Action item: Drop the pictures and repeat the remaining data exactly.

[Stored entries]
"""

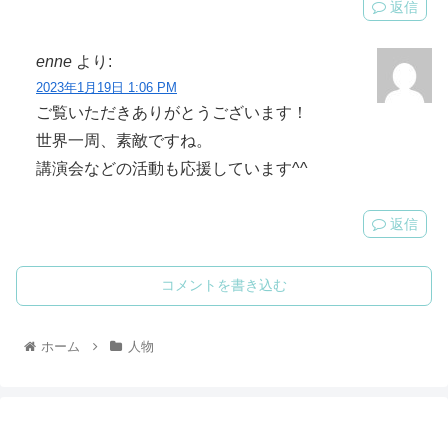
返信
enne
より:
2023年1月19日 1:06 PM
ご覧いただきありがとうございます！
世界一周、素敵ですね。
講演会などの活動も応援しています^^
返信
コメントを書き込む
ホーム
人物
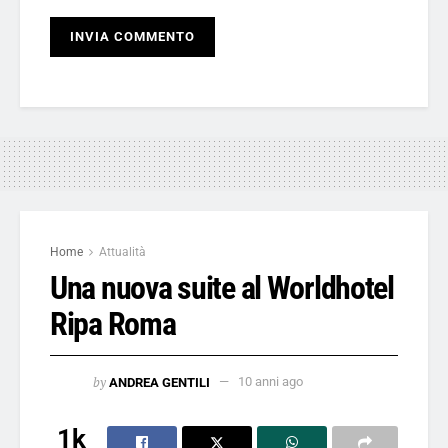
Home
Attualità
Una nuova suite al Worldhotel
Ripa Roma
by
ANDREA GENTILI
10 anni ago
1k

"""

Your solution:
返信
enne
より:
2023年1月19日 1:06 PM
ご覧いただきありがとうございます！
世界一周、素敵ですね。
講演会などの活動も応援しています^^
返信
コメントを書き込む
ホーム
人物
Home
Attualità
Una nuova suite al Worldhotel
Ripa Roma
by
ANDREA GENTILI
10 anni ago
1k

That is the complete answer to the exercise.